Memorias Paisas

Por Johanna Luz Ocasio

Quiero contar una historia. Tengo tantas palabras a la vez y estoy tratando de acomodarlas; tantas palabras y una sola idea: la historia, mi historia en Colombia. Encontrarme sentada en un avión me hace sentir de tal manera que siempre me cuesta explicar. Aterrizar, despegar, volar, lo que sea es un pretexto para nunca estar (mentalmente) donde indica el sello de mi pasaporte. Estar en un avión fuera de la realidad, fuera de mi realidad, me hace sentir viva. Pero esta vez era distinto. Medellín había sido mi realidad escogida durante seis semanas y ya me tocaba despedirme. Miré por la ventanilla del avión -un cuadrado como la tele, sólo que éste no me dibujaba una ficción, no es ficción esta tristeza- y me di cuenta de golpe que era el último vistazo que le daría a lo que ahora es mi ciudad favorita. Se me quebró un poquito el corazón. ¡Ay Medallo, que duro despedirme! El avión seguía subiendo alejándose de la ciudad, pero la ciudad no se alejaba de mí. No quise cambiar la vista hasta que ya no se divisaban más que puras nubes. Se me escapa una lágrima que, a decir verdad, no reconozco si era de alegría o de tristeza. Probablemente un poquito de las dos.

Cómo olvidar los detalles en esta película de mi vida, en esta pequeña historia que a golpe de cumbias, salsas y vallenatos aderezaron no una estancia, sino un recuerdo que ya pintaba para maravilloso. Cómo olvidarme de las lágrimas agridulces de Sarita al despedirnos en aquella estación del metro, llena ella de sinceridad, falta yo de mentira. Cómo pasar por alto a Diego, a sus abrazos y a sus letras. Cómo explico la alegría que sentí cuando aquel señor de expresión alegre me enseñó a bailar vallenato como sólo se baila, enseña y aprende cuando la música no está acompañada de acordes sino de amor inexplicable. Cómo olvidar mi primera bandeja paisa. Cómo explicar lo perdida que me sentí esos primero días en la ciudad de la eterna primavera, del corazón universal, y lo sincronizada y llorosamente apátrida que me siento ahora, que me toca decir adiós. Como olvidarme a mí: alegre, libre  y segura por las calles de Medellín. Y no de cualquier Medellín. Sino del Medellín tatuado ahora en mi adiós que ya sueña con un retorno…

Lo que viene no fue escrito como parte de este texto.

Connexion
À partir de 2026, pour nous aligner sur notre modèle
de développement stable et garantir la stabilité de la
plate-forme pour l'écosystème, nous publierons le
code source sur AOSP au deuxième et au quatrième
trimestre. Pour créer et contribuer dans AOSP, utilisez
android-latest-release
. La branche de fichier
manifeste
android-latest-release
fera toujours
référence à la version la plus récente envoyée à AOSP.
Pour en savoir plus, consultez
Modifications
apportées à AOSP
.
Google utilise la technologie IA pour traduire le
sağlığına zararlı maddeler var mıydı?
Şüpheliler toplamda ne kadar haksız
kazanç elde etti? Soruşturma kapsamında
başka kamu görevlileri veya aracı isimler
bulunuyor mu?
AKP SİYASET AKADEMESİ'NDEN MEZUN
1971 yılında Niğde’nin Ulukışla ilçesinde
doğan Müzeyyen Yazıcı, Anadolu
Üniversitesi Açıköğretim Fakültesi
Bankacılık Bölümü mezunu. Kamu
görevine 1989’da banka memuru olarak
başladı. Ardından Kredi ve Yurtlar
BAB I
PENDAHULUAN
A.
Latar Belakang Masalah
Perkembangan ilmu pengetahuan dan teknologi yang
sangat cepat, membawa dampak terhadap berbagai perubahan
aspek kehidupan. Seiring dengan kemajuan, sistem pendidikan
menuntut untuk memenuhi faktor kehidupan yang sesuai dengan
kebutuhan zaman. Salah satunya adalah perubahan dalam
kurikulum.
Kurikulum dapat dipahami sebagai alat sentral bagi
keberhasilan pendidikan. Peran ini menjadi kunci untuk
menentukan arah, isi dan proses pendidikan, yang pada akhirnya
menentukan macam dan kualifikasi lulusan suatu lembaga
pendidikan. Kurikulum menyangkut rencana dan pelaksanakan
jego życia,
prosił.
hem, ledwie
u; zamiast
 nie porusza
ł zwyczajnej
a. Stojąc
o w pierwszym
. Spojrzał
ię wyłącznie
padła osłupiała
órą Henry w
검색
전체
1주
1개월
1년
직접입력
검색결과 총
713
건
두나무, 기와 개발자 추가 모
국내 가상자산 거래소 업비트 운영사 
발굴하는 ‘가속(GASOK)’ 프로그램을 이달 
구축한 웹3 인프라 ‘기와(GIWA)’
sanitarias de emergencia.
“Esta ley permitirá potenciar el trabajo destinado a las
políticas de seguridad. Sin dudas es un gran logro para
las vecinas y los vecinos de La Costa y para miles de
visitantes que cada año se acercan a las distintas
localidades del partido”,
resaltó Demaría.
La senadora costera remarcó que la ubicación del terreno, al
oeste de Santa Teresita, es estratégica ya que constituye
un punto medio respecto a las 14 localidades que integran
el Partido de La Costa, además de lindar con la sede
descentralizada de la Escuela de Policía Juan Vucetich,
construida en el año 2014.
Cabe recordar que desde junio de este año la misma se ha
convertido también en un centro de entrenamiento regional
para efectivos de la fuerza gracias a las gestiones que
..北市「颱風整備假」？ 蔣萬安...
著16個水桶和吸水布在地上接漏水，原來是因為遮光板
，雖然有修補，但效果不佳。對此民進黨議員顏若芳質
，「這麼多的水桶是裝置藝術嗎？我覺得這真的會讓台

Me regreso a la isla llena de ese amor sin condiciones ni pretextos y esa calidez abrumadora que sólo el paisa te puede brindar. Me regreso con mil emociones y un mar de conocimiento en la maleta. Me regreso con mil imágenes tatuadas en mi esencia -pero, mejor aún, con una idea ya firme de cuál es esa esencia: La inefable vista, luego de casi 700 escalones, desde la cima del Peñol de Guatapé… El Pueblito Paisa, sus colores tan vivos y su vista, su maravillosa vista, de las mil lucecitas tintineantes de la ciudad… El progreso de la Comuna 13, la deliciosa crema de mango biche con sal y los abrazos  calentitos de su gente… Me llevo los tinticos, las arepas y hasta las estatuas de Botero. Estas seis semanas me han devuelto los pies sobre la tierra. Ya no soy la chica que llegó los primeros días con la imagen de un Medellín peligroso y violento. La que caminó con miedo esa primera noche que decidí salir a descubrir. Ese temor no era mundano: estereotipos, ignorancia que nos aleja. Pero Dios (que debe ser colombiano) bendiga la curiosidad. Porque sin ella nos perdemos de mirar más allá de nuestra sosa zona de comodidad. Porque aunque reconozco que el peligro siempre estuvo a la vuelta de la esquina, el único riesgo que verdaderamente sentí fue el de dejarlo todo y quererme quedar.